Question

In a canoe race, a team paddles downstream 560 meters in 70 seconds. The same team makes the trip back upstream to the starting point in 80 seconds. How do you write a system of two equations in two variables that models this problem?

Answer 1

`d = t_1 xx ( p + c)`
`d = t_2 xx (p-c)`

Explanation:

In the equations above

`d = distance = 560 m`

`t_1 = time` downstream = 70 sec

`t_2 = time` upstream = 80 sec

`p = rate` of the paddlers without the current.
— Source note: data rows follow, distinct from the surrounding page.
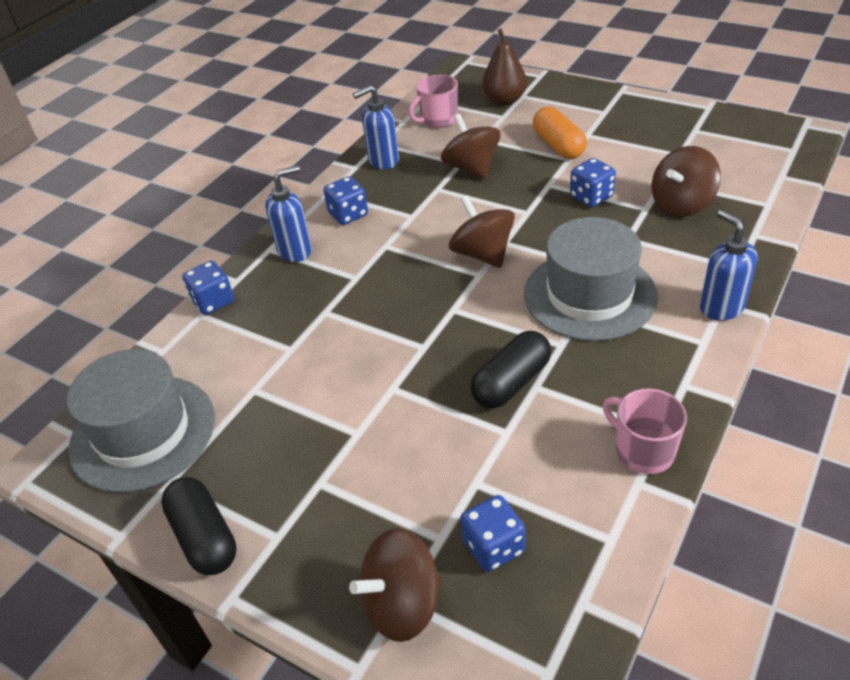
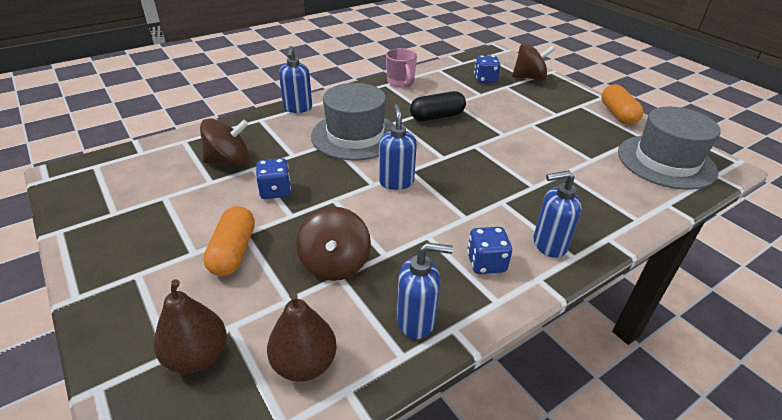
camera: 160 degrees left, 5 degrees down
(204, 537) = (618, 114): black capsule -> orange capsule
(213, 301) = (628, 226): blue dice -> none
(438, 120) = (304, 364): pink mug -> brown pear
(482, 254) = (396, 182): brown spinning top -> blue soap dispenser

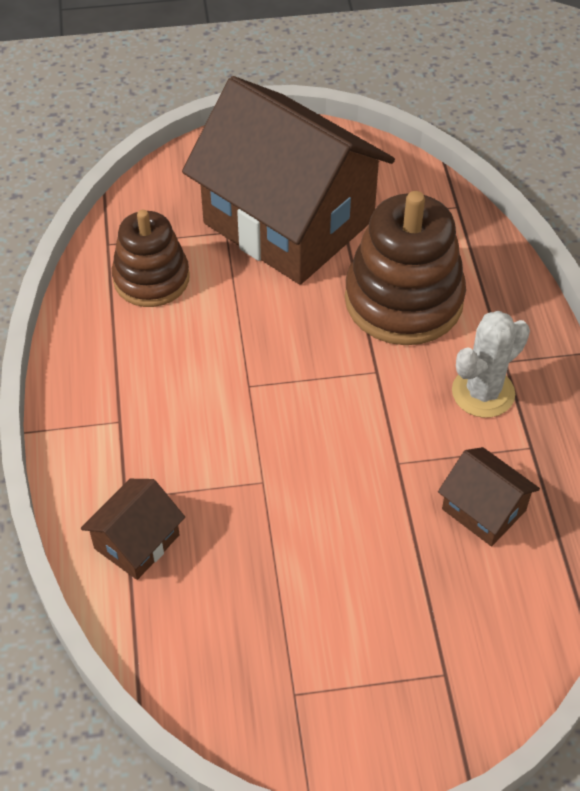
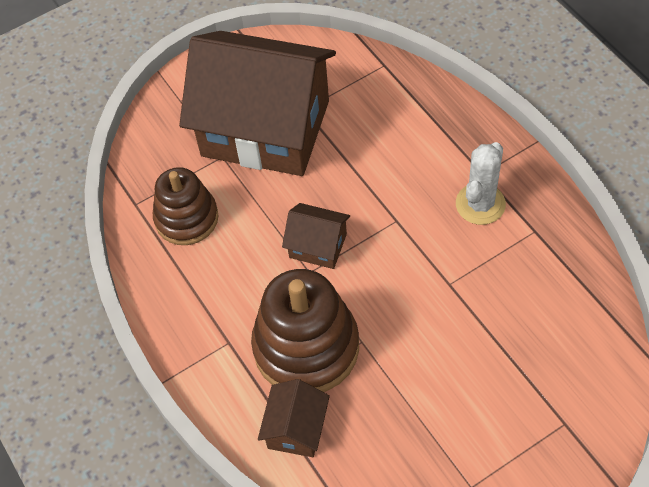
camera: 20 degrees left, 5 degrees up
(403, 300) = (385, 156): brown stacking toy -> brown stacking toy (306, 347)
(484, 510) = (527, 292): brown house -> brown house (318, 246)

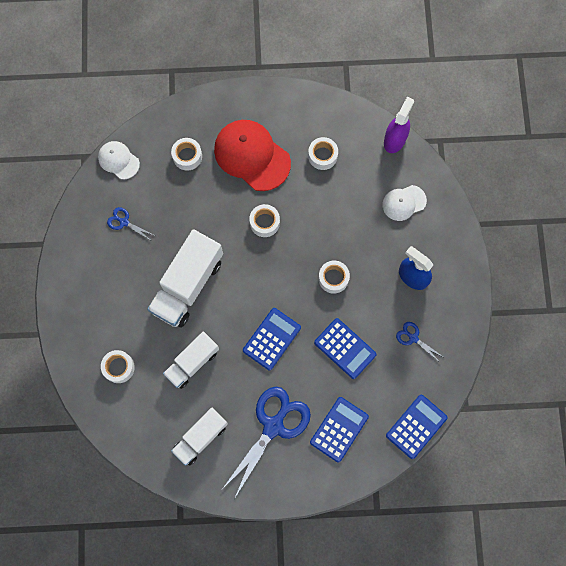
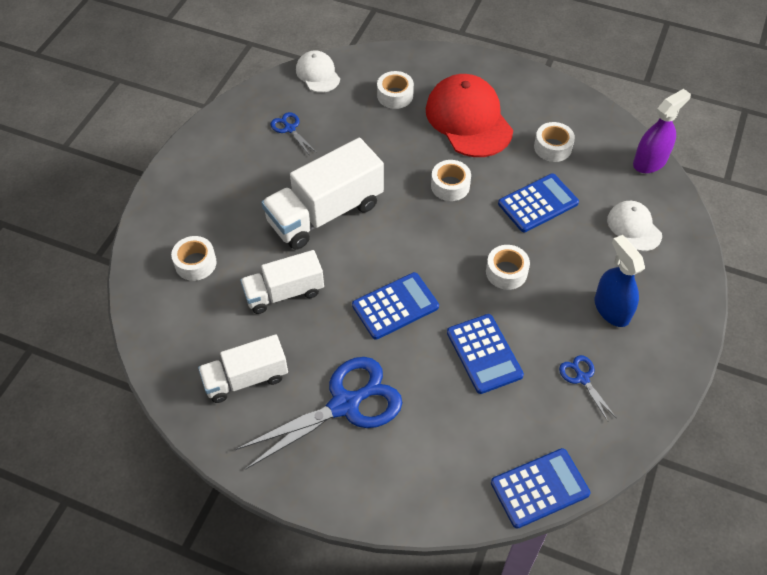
camera: 25 degrees right, 20 degrees down
(339, 429) = (430, 445): blue calculator -> blue calculator (538, 203)
(404, 203) = (634, 227): white cap -> white cap turned 60 degrees clockwise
`c = rate` of the current.

`d = d` so the two equations can be set equal

# T_1 xx (p + c ) = T_2 xx ( p - c)

`70( p + c ) = 80( p-c)`

`70p + 70c = 80p - 80c` add 80c and subtract 70p from both sides

`70p-70p + 70c + 80c = 80p - 70p + -80c + 80c` equals

`150 c = 10 p` divide both sides by 10

`15c = p` so in place of p 15 c can be substituted

`560 = 70 xx ( 15c + c)`

`560 = 70 xx 16c`

`560 = 1120 c` divide both sides by 1120

`560/1120 = 1120c/1120`

`.5 m/s = c` put this value in for c and solve for p

`560 = 80 xx ( p - .5)`

`560 = 80p - 40` add 40 to both sides

`560 + 40 = 80 p -40 + 40` equals

`600 = 80p` divide both sides by 80

`600/80 = 80/80p`

`75 m/s = p`

Answer 2

`V_d=V_c + V_s`
`V_u=V_c - V_s`

where `V_d` is velocity downstream,`V_u` is velocity upstream,`V_c` is velocity of Canoe and `V_s` is velocity of stream

Explanation:

This is a problem involving relative velocity.The canoe moves faster while moving downstream.Let's denote `V_c` as Velocity of Canoe,`V_s` as velocity of stream ,Velocity upstream by `V_u` and Velocity downstream by `V_d`. Since velocity is a vector quantity, the downstream and upstream velocities can be found by adding and subtracting stream velocity from canoe velocity.These can be represented as equations mentioned above.

Additionally `V_d= 560/70=8` and `V_u=560/80=7` ,which when substituted gives `8=V_c + V_s` and `7=V_c - V_s` .
With these 2 equations values for `V_c` and `V_s` can be found.